**ACTION ITEM:** Please rewrite the part of the items that opens with the line containing "(component, 1430 bytes)" and closes with the line containing "- database 数据库包", swapping "baseline" for "snapshot" and leaving everything else unchanged. Leave the pictures out of your answer.

===== GIVEN INFORMATION =====

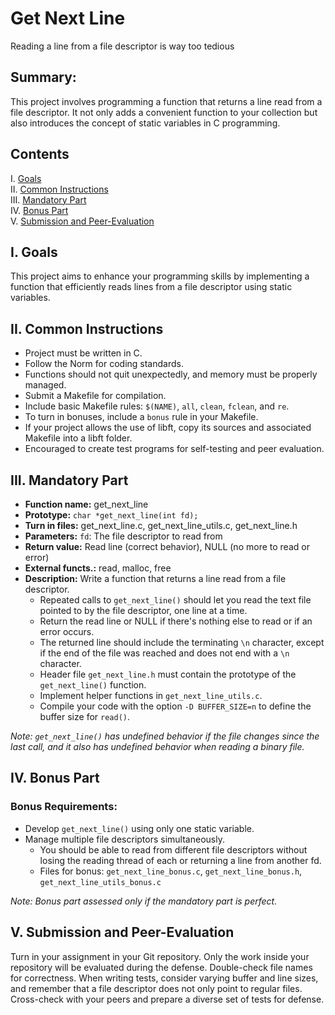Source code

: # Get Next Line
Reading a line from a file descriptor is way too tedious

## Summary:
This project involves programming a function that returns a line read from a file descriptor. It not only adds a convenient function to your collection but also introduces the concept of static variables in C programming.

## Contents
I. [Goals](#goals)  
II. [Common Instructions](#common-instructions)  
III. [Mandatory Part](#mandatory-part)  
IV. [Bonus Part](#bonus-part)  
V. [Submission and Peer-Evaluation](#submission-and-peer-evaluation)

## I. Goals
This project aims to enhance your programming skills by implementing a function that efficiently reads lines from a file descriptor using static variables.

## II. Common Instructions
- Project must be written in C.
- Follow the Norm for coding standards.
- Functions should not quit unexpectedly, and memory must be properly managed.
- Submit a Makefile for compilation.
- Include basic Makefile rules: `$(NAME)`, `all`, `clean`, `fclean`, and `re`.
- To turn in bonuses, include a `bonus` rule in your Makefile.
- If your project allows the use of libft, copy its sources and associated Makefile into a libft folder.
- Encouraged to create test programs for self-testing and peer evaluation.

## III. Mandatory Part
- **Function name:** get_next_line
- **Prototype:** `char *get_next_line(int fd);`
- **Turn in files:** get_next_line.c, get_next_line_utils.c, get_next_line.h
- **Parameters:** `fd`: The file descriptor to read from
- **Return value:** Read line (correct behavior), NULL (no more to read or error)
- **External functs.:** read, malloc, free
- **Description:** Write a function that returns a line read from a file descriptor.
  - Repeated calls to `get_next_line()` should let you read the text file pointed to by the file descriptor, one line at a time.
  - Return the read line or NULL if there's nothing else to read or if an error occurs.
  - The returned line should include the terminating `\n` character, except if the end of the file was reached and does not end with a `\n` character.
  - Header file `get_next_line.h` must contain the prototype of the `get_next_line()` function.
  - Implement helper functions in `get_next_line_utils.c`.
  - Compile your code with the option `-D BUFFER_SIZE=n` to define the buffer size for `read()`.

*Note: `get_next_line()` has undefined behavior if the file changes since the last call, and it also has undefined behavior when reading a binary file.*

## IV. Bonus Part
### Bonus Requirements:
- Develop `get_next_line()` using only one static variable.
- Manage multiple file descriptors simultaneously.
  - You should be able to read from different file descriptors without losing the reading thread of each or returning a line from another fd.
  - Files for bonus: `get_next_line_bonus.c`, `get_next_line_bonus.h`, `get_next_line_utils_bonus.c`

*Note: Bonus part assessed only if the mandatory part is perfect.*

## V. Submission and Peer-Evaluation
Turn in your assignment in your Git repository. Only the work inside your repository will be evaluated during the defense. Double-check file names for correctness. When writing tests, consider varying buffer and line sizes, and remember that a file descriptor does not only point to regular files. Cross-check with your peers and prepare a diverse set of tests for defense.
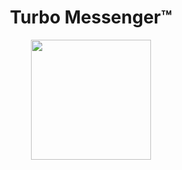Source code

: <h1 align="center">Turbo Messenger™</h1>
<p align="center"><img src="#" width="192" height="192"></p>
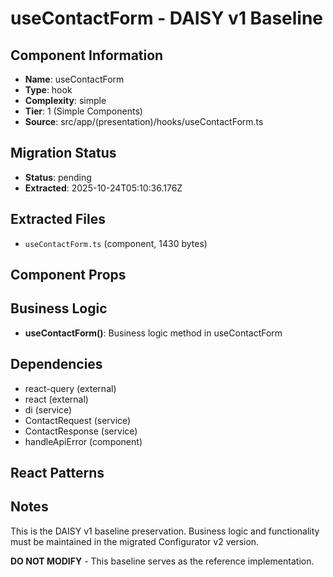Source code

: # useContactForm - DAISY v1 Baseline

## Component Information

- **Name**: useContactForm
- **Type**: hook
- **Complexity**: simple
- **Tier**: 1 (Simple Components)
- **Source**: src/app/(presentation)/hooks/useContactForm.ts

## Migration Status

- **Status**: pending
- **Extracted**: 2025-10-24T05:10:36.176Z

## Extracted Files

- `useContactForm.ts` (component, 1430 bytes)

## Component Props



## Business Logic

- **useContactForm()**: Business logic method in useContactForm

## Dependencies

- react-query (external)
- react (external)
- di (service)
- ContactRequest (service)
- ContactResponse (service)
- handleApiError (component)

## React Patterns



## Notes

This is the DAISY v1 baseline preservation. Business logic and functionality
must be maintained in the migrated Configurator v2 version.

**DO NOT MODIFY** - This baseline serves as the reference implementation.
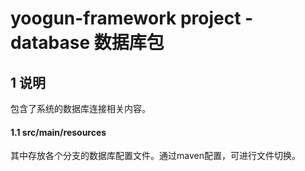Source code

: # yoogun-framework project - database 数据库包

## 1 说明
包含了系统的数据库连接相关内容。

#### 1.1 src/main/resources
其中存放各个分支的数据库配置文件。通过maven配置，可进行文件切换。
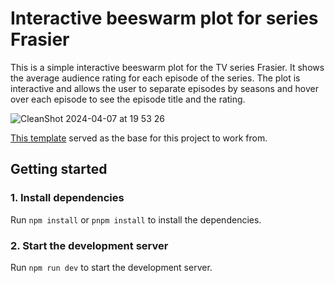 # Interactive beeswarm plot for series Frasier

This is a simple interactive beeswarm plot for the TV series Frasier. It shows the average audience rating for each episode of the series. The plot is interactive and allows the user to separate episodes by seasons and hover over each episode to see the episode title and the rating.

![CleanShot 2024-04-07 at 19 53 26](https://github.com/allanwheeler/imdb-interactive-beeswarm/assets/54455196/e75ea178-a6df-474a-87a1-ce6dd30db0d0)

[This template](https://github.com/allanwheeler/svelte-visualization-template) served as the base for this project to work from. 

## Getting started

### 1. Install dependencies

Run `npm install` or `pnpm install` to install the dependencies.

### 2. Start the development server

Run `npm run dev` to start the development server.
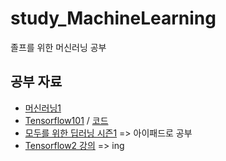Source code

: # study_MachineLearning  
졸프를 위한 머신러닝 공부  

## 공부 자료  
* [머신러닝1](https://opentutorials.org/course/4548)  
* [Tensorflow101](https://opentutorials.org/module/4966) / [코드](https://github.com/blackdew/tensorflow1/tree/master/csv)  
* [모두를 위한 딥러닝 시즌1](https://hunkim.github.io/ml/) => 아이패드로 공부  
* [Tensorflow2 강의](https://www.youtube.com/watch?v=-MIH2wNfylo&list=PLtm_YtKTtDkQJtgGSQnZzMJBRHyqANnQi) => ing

=====
===== GIVEN INFORMATION =====

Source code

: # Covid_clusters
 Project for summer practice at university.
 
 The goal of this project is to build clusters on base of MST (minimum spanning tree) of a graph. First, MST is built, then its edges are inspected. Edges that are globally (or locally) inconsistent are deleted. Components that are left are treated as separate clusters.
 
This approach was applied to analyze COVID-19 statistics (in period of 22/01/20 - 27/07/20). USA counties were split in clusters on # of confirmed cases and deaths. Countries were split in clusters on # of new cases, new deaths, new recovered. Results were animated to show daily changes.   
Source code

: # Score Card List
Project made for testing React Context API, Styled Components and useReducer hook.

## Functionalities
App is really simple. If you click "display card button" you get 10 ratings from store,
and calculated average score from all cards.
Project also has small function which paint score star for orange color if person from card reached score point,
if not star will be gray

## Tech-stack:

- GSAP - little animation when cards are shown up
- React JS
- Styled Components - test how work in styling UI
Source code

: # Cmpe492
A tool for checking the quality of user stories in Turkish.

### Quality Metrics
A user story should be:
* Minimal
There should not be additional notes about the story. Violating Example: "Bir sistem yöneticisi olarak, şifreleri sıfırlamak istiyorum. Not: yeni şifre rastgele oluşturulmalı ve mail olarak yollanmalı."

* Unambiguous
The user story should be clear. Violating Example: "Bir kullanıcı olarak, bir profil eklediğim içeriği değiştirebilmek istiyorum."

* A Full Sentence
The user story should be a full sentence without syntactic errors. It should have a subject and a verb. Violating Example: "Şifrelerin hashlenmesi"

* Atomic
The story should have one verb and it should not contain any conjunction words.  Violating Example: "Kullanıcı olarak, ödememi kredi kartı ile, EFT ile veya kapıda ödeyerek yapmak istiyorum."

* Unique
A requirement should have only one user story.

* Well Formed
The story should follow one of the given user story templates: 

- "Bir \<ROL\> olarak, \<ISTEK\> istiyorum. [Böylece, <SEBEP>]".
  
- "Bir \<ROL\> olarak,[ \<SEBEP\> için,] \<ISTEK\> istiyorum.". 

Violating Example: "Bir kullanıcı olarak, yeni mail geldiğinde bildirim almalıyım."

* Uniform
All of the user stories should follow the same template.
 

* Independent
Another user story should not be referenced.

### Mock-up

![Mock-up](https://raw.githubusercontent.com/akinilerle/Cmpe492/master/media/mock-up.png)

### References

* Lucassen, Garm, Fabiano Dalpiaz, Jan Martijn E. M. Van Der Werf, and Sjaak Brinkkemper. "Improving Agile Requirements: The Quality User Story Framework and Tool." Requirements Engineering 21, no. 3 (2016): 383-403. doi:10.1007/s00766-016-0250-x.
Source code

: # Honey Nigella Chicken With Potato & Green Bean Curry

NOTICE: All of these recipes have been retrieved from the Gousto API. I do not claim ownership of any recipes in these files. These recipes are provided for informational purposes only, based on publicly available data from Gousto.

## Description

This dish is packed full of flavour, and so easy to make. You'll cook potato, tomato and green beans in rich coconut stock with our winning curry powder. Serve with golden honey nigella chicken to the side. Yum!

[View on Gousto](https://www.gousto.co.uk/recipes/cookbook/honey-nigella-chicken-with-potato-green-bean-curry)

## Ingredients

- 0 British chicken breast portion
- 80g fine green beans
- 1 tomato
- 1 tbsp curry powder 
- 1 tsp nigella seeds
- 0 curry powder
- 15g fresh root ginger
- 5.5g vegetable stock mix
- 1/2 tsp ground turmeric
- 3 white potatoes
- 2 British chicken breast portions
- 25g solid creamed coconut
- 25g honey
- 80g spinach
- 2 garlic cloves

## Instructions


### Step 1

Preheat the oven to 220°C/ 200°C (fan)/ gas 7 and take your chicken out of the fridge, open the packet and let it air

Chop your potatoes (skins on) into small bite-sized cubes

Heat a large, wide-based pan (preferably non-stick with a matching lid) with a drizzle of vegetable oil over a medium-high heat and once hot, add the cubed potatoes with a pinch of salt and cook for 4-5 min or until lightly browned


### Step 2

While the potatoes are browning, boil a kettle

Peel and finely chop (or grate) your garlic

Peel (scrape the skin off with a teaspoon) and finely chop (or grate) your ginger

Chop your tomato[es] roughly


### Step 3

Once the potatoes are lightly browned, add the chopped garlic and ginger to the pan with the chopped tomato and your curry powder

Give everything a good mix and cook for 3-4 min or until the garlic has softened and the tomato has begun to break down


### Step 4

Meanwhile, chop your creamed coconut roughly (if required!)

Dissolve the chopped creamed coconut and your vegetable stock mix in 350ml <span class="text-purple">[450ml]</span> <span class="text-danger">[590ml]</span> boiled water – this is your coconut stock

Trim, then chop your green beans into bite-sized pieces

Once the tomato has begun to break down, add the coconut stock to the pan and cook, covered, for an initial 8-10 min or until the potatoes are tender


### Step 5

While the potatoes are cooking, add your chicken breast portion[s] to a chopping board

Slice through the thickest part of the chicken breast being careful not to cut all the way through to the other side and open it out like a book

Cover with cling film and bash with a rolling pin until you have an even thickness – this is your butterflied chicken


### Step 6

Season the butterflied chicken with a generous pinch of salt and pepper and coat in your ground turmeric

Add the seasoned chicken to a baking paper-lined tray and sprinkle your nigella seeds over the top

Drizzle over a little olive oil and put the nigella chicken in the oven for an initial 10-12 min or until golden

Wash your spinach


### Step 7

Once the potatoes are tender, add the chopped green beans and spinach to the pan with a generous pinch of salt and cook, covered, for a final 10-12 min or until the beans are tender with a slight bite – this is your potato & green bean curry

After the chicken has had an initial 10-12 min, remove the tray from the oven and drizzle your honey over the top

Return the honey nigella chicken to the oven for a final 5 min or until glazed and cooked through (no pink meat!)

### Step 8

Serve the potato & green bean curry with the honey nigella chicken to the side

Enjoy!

=====

**YOUR SOLUTION:**
- `useContactForm.ts` (component, 1430 bytes)

## Component Props



## Business Logic

- **useContactForm()**: Business logic method in useContactForm

## Dependencies

- react-query (external)
- react (external)
- di (service)
- ContactRequest (service)
- ContactResponse (service)
- handleApiError (component)

## React Patterns



## Notes

This is the DAISY v1 snapshot preservation. Business logic and functionality
must be maintained in the migrated Configurator v2 version.

**DO NOT MODIFY** - This snapshot serves as the reference implementation.
Source code

: # yoogun-framework project - database 数据库包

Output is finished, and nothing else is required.